Oklahoma Execution: Doctors Question Sedative Dose

Doctors are questioning the dose of sedative used in the botched execution of Clayton Lockett. The doctor who participated in the execution has stepped down, while other doctors have called for an investigation into how much midazolam was administered to Lockett before he died 43 minutes after being given a lethal injection.

Some doctors are saying that an investigation is necessary to determine whether the execution of Lockett could have been prevented. This comes after one of three drugs used in his lethal injection cocktail failed, leading him to convulse and gasp for air before he died 43 minutes later.

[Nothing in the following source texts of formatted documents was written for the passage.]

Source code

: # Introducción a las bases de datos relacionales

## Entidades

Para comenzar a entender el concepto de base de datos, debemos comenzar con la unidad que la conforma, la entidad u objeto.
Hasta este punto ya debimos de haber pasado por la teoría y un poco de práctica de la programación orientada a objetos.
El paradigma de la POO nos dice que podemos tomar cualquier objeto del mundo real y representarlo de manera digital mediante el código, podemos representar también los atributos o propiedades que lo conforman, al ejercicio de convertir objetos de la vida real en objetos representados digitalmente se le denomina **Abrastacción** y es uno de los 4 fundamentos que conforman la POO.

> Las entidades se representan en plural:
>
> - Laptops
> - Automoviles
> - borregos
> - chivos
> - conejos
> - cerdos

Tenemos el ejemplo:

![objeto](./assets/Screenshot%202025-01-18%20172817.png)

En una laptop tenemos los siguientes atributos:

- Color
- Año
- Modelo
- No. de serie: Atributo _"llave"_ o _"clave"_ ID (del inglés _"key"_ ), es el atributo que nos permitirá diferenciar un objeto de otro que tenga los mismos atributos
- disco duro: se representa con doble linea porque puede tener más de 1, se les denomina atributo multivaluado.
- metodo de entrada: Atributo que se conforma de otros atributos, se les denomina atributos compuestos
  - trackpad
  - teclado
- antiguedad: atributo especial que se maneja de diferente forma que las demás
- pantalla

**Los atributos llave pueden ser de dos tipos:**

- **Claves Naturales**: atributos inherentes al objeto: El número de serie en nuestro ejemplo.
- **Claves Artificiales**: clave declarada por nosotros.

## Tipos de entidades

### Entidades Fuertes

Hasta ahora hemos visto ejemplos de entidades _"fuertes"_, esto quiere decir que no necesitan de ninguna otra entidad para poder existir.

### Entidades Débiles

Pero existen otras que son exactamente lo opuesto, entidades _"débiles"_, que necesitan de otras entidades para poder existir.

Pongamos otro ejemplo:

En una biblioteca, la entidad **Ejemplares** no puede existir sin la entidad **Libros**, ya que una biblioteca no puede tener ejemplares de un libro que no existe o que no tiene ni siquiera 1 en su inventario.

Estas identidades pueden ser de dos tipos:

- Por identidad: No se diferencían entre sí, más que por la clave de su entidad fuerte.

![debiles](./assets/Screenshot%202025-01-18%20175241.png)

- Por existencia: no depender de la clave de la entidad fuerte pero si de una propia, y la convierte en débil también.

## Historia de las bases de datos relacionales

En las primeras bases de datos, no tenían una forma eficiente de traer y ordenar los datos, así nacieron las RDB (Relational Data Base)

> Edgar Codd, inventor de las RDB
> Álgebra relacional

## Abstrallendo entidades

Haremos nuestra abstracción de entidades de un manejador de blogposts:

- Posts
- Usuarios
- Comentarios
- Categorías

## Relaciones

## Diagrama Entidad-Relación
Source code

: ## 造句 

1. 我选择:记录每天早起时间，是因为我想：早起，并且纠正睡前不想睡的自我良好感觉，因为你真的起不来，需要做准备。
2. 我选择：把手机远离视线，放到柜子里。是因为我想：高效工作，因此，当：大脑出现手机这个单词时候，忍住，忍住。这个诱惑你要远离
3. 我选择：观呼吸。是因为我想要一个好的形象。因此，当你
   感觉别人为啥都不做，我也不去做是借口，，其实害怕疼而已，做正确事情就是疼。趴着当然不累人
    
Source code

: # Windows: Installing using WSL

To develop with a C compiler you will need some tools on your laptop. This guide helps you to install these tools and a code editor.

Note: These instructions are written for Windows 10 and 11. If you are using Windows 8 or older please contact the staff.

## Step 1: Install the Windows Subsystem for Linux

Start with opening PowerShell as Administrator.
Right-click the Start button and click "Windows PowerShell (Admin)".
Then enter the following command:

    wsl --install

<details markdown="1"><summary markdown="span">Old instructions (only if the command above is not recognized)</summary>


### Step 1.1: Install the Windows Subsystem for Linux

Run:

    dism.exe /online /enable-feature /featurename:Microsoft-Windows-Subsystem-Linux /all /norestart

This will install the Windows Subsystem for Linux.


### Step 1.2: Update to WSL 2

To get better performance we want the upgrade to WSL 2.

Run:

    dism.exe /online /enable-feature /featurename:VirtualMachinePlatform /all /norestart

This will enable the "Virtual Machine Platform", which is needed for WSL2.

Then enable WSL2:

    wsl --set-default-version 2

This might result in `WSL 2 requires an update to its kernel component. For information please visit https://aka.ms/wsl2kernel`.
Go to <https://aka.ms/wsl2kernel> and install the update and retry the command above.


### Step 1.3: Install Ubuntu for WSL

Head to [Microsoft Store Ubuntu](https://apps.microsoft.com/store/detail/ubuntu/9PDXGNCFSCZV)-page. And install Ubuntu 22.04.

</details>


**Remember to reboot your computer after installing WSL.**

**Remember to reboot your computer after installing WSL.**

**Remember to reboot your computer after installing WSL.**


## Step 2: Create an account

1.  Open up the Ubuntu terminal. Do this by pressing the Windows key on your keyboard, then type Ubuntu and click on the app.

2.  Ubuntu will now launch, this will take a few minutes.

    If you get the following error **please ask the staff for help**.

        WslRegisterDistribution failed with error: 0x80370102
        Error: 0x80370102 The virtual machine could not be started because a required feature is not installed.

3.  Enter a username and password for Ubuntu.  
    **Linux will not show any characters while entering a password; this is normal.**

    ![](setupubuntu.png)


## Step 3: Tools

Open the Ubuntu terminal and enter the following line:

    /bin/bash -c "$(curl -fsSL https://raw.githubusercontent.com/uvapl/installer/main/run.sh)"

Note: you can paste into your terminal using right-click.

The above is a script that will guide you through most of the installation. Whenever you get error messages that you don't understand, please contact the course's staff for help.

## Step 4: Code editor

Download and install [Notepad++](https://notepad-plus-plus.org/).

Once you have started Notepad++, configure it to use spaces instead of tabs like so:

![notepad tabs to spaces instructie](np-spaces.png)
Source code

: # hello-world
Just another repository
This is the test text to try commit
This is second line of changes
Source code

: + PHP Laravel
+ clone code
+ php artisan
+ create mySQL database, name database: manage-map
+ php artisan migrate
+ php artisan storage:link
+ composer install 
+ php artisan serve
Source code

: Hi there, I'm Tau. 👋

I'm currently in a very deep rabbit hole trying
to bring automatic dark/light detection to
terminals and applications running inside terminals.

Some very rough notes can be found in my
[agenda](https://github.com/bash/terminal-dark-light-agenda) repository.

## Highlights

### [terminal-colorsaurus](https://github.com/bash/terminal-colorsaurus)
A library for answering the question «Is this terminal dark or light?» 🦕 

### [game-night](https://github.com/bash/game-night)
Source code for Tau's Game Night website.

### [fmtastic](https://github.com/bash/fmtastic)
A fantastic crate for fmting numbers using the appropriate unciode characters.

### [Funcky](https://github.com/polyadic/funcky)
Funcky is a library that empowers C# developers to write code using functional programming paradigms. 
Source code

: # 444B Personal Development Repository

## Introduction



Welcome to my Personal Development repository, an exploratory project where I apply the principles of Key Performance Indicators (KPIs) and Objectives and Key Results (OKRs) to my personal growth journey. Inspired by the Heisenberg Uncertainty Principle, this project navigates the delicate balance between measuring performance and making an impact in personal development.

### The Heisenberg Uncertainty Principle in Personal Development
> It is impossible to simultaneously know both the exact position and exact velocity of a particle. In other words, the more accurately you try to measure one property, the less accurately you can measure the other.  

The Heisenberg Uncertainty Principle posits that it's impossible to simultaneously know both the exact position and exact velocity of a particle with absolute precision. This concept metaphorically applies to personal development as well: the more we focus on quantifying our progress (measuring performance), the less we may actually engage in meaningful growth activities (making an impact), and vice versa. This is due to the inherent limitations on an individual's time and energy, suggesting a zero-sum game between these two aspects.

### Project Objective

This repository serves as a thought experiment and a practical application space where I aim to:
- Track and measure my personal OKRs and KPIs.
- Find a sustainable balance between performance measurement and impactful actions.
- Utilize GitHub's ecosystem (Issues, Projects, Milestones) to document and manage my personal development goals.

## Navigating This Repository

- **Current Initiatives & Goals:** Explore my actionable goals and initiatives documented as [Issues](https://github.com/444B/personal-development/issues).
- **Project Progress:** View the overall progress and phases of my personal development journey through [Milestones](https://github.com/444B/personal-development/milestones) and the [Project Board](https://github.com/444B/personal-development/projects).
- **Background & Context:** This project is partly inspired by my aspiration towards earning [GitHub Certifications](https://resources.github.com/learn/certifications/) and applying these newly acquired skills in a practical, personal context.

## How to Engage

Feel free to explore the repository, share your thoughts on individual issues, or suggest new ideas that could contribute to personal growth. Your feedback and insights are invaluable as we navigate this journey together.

Dr. Jonathan Groner, a surgeon who has written several books about the death penalty, said that midazolam does not completely sedate patients before executions.

It’s my understanding if they give enough of it to fully sedate someone, they will die without any problems, Groner said. The problem is you can’t give them so much that they stop breathing.

Dr. Joel Zivot, an anesthesiologist who is an associate professor at Emory University in Atlanta, said that another doctor who participated in the execution has told him that Lockett’s vein collapsed. He said that it seems likely that had more of the drug been administered through another vein, things would have gone differently.

It appears they did not give enough of the drug to cause death, and that’s why we’re having this discussion. I think it could be easily rectified by simply having enough of the drug available so if the IV access is difficult they can try another site, Zivot said.

Doctors also noted other problems related to Lockett’s execution:

Jackson canceled a news conference shortly after the execution started Tuesday night, saying a vein had popped. He did not indicate whether that was one of Lockett’s veins or an alternate site.

A paramedic said in an affidavit that IV problems contributed to lengthy delays in the delivery of the three drugs used in Lockett’s execution. The paramedic said there were not enough needle pokes to deliver the drugs, and there were secondary puncture sites on Lockett’s arms.

In talking to my colleagues across the country, an additional 10 minutes is a long time for that drug to be given, Zivot said of midazolam. Midazolam is not approved by the Food and Drug Administration for use as a sedative during executions.

Dr. David Lubarsky, a psychiatrist at the University of Miami Miller School of Medicine and an expert on lethal injection, told The Associated Press that midazolam is not approved for use in such executions and is typically used to start and maintain anesthesia. He said if it was given in high doses for that purpose, it would render the person being executed unconscious.

Zivot said that several states have approved midazolam for use in executions and that one of his colleagues had been involved in such an execution but was not allowed to speak about it afterward.